Our first attempt to deal with this pile came to a premature halt when our new little chipper started literally pulling itself to pieces with the effort. But we eventually repaired the cracked housing with some putty and wrapped the whole thing up in duct tape, and over the course of several hours, we managed to reduce all the leaves and small branches in the pile to a surprisingly small quantity of mulch:


At that point, any grand notions we'd had about using this tiny chipper to convert all our yard waste into a sufficient mass of mulch to cover our garden paths pretty much flew like a little bird out the window. And more frustrating still, after all that work, the forsythia carcasses still hadn't disappeared; they'd just been stripped down to a pile of branches and trunks too large to fit into the chipper, which would have to be bundled up to be hauled away by the borough.

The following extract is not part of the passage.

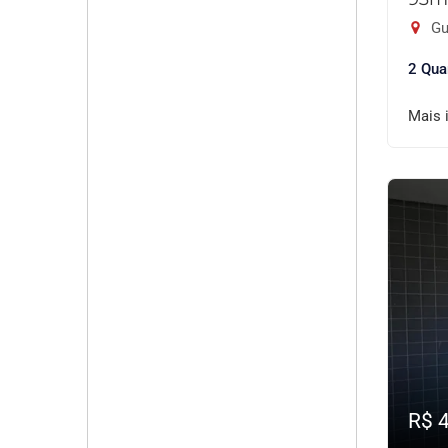
Gu
2 Qua
Mais 
R$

So, last weekend, we finally got around to tackling them, and over the course of an hour or so, we managed to reduce that fairly large pile to a smaller pile of nice, tidy bundles:


Now, it might seem as if, at this point, we had actually succeeded in reducing the total volume of yard waste. But no sooner had we completed this task than we turned to another urgent outdoor job: stripping down our garden beds to prepare them for winter. Any hopes we might have had of harvesting a few more tomatoes or peppers before winter set in were pretty much crushed under the weight of last week's early snowfall, leaving us with withered carcasses of tomato vines and pepper plants that had to be pulled out so they wouldn't rot in the garden (and possibly drop seeds that would send up a bunch of volunteer plants next spring in all the wrong places). So we spent another hour or so snipping and untangling and pulling, and by the time we were done, we were left with a brand new pile of yard waste about as big as the one we'd had to start with:


So no sooner do we finish dealing with one massive pile of branches than we turn around and produce a new pile, which we'll have to leave to dry out for another week before we can start turning it into mulch. Hence my theory: no matter how much work we put into our yard, the total volume of waste in it awaiting disposal remains the same. The work we put into the system is, apparently, expended in converting the contents of the pile from one substance to another; the size of the pile itself remains constant.

Perhaps we'd better alter our landscaping plan to accommodate a waste pile (of fixed size but varying composition) and turn it into some sort of a feature. Of course, I thought that was what we were doing when we first built our compost bin—but it's beginning to look like we'll need a second bin just to accommodate all the material waiting to be transferred to the first bin.